I’m not keeping track, but it seems to me that he’s done less of this lately, and I don’t want to think that it’s because he recently joined forces with Golf Digest.  His logo now sports, beneath his own name, a banner for “Golf Digest.com,” and lest we have missed it, the border of the logo reminds us:  “IN PARTNERSHIP WITH GOLFDIGEST.COM.”   The look of the site is still clean and uncluttered, but the right-hand column is headed with the words, “Latest From Golf Digest.com,” under which appear several linked articles.

For those who have followed GeoffShackelford.com for a while, it’s just plain odd to see the iconoclast join forces with the icon.
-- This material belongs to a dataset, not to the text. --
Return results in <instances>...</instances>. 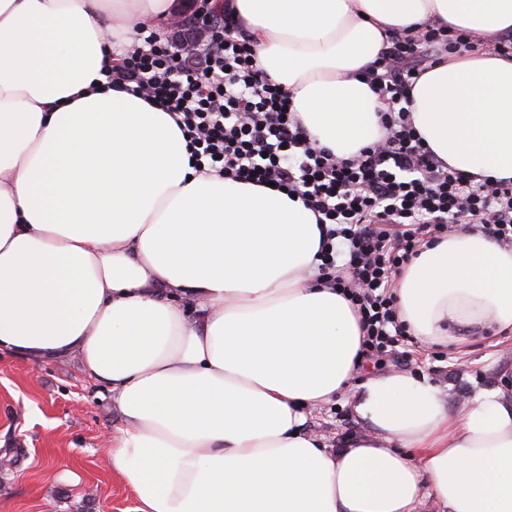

Much as I admire GS for building a site that Golf Digest couldn’t ignore, I have to wonder about the obvious question:  Will success spoil GS?   Is it my imagination, or was his Masters coverage this year more mellow than in the past?  Is GS linking to more fluff than before?  Is he playing it safer? Sometimes I think so –but then he takes a swipe at a familiar target or posts articles that I wouldn’t come across elsewhere, like the recent pieces on the head of golf at Nike, a newspaper feature on the plight of the golf industry in Florida, and an account of club-hopping in Ohio as golfers take advantage of special offers. And I hear the familiar, full-throated scorn when he posts a headline like this one: “PGA TOUR Algorithm writers Turn Their Attention to Making Fall Finish As Confusing As the FedEx Cup.”

GS has been called the “Herbert Warren Wind of golf bloggers,” a compliment that, I assume, was made with tongue in cheek.   Not that GS isn’t good at what he does, but what he does — even though it is writing — is utterly different from what Wind did.  As a writer, Wind wrote long (and eschewed exaggeration), with the aim of taking the reader into his subject in depth and detail.  His features on major events often ran weeks after the event itself, and they were filled with careful reflection, context, and judicious interpretation.  Reading a Wind article was like siting down with a companion for a long, leisurely conversation.

Reading GeoffShackelford.com (or just about any sports blog) is more like being in a noisy bar, where the opinions come thick and fast.   GS  has obviously decided, along with most of the rest of the world, that a web site isn’t the place for long form journalism.  Though he regularly publishes articles and mentions them on his site, but he maintains a distinction between the two.  To publish carefully considered, nuanced articles that attempt to deal with the kind of complications  — well, that would be like putting in speed bumps.

Even so, GeoffSchackelford.com has succeeded in advancing a serious agenda — and that, I believe, is the site’s real achievement.   GS certainly isn’t the only one who has tried to resuscitate an awareness of the merits of classic design, or who has crusaded for regulation of equipment.   But he’s made his web site an essential hub for those who care about such issues, and he’s managed to entertain his readers while educating them.   The leap of faith GS took when he started his site was that were many others out there who shared his point of view.  He was right, as it turned out.  There were many others, and now even the-powers-that-be know they’re out there.   GS has been indispensable in making them a force to be reckoned with.